A multi-billion-dollar pledge
It’s worth noting that many pharmaceutical companies have already begun investing in U.S.-based production facilities, which may help reduce the sting of the tariffs. The Trump administration has secured promises of $325 billion in pharmaceutical capital expenditure (capex).

Source: U.S. White House
So far this year, America’s capex has been heavily concentrated on building out artificial intelligence (AI) capabilities, with other categories of investment being relatively weak. However, durable goods order data released last week suggested that orders for machinery manufacturing are increasing, which could be symptomatic of an increase in more general investment activity.
Increased investment would be welcome at a time when U.S. jobs growth seems to have almost ground to a halt and would otherwise weigh on growth.

Source: LSEG Datastream
At the time of writing, there has been no additional detail offered beyond the social media post, so it remains unclear how strictly the requirement to have started building production plants will be enforced.
Another factor that may limit the overall impact of these tariffs is the significant stockpiling that has taken place in anticipation of their introduction. The long period of speculation ahead of the ‘Liberation Day’ tariffs allowed companies to build inventories and muted their immediate effects.
A major trade victory for the European Union?
The imminent onset of the tariffs reveals the value achieved by the European Union (EU) in securing an exemption from sector-specific tariffs as part of its trade deal with President Trump.
This could prove to be a major victory, particularly for Ireland. In 2024, U.S. imports of medicinal and pharmaceutical products reached $234 billion – the top 10 exporters to the U.S. were led by Ireland ($65.7 billion, 28.1% of total imports). In contrast, the UK and Switzerland, which are not EU members, have not been afforded the same protection.
The UK deal included references to special rates being considered in the event of tariffs being introduced under Section 232, but no concrete agreement has been reached.
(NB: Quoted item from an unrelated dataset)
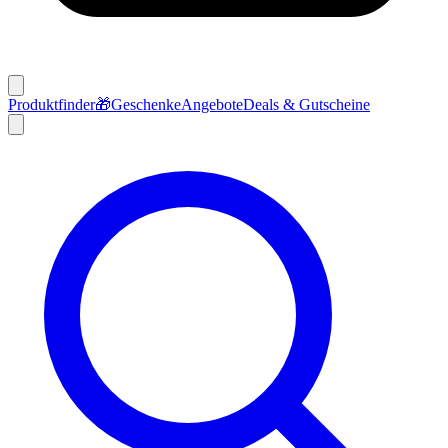
Produktfinder
🎁
Geschenke
Angebote
Deals & Gutscheine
As the situation continues to unfold, investors will be watching closely to see how these tariffs play out and what impact they will have on the global economy.
Considering the exemptions for U.S. production, the existing commitments to expand domestic manufacturing, the EU exemption, and prior stockpiling efforts, the tariffs are likely to have much less impact than their headlines suggest.
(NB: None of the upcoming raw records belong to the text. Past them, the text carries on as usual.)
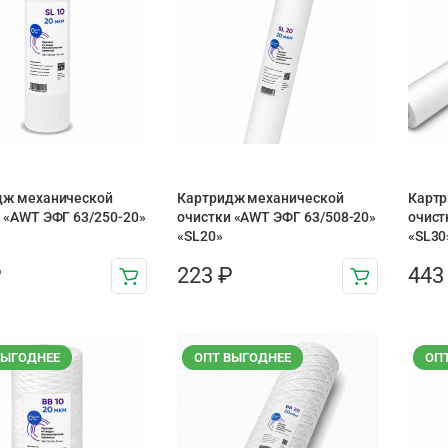
дж механической
Картридж механической
Картр
 «AWT ЭФГ 63/250-20»
очистки «AWT ЭФГ 63/508-20»
очист
«SL20»
«SL30
₽
223
₽
44
ВЫГОДНЕЕ
ОПТ ВЫГОДНЕЕ
ОП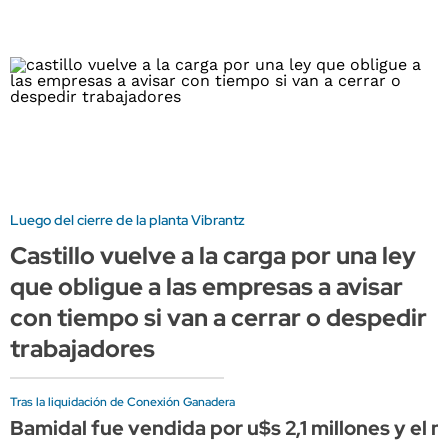
Luego del cierre de la planta Vibrantz
Castillo vuelve a la carga por una ley
que obligue a las empresas a avisar
con tiempo si van a cerrar o despedir
trabajadores
Tras la liquidación de Conexión Ganadera
Bamidal fue vendida por u$s 2,1 millones y el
It would also be politically prudent to avoid causing the price of medications to double at a time when many Americans believe the president should be counting reducing inflation as one of his top priorities.
In addition to the pharmaceutical tariffs, President Trump also announced tariffs on a range of other products, including heavy trucks (25%), upholstered furniture (30%), and kitchen and bathroom furniture (50%).
Trump meets Zelensky
President Trump and Ukrainian President Volodymyr Zelensky met last week on the sidelines of the United Nations General Assembly in New York. The tone was dramatically different from that of the ill-fated February meeting between the two (and U.S. Vice President JD Vance).
The most significant outcome was a major public shift in Trump’s stance on the war. The president declared that Ukraine could win back all of its territory from Russia and explicitly endorsed the potential for NATO to use force to shoot down Russian aircraft.
Coming up
- Jobs growth: September’s U.S. jobs growth is expected to be just 50,000, the lowest forecast since the COVID-19 crisis.
- The Labour Party Conference: The government will use its conference to try and reset its agenda.
- China holiday: The booming Chinese market will close for Golden Week from Wednesday.